* **What the task asks**
Will you output all of the data below exactly, omitting the images?

Stored data entries:

----

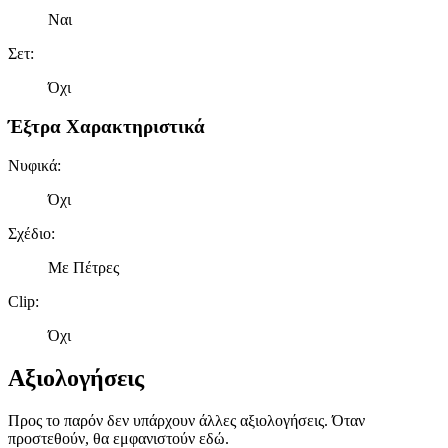
Ναι
Σετ
:
Όχι
Έξτρα Χαρακτηριστικά
Νυφικά
:
Όχι
Σχέδιο
:
Με Πέτρες
Clip
:
Όχι
Αξιολογήσεις
Προς το παρόν δεν υπάρχουν άλλες αξιολογήσεις. Όταν
προστεθούν, θα εμφανιστούν εδώ.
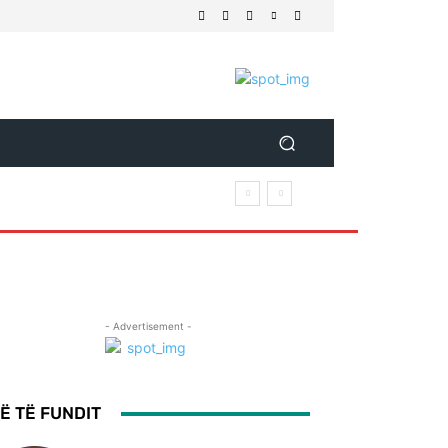
- Advertisement -
Ë TË FUNDIT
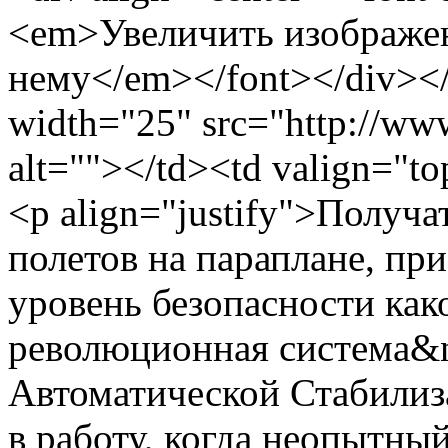
<em>Увеличить изображе
нему</em></font></div></
width="25" src="http://www
alt=""></td><td valign="to
<p align="justify">Получа
полетов на параплане, пр
уровень безопасности как
революционная система&
Автоматической Стабилиз
в работу, когда неопытны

----

* **Finished exercise**
Ναι
Σετ
:
Όχι
Έξτρα Χαρακτηριστικά
Νυφικά
:
Όχι
Σχέδιο
:
Με Πέτρες
Clip
:
Όχι
Αξιολογήσεις
Προς το παρόν δεν υπάρχουν άλλες αξιολογήσεις. Όταν
προστεθούν, θα εμφανιστούν εδώ.
- Advertisement -
Ë TË FUNDIT
<em>Увеличить изображе
нему</em></font></div></
width="25" src="http://www
alt=""></td><td valign="to
<p align="justify">Получа
полетов на параплане, пр
уровень безопасности как
революционная система&
Автоматической Стабилиз
в работу, когда неопытны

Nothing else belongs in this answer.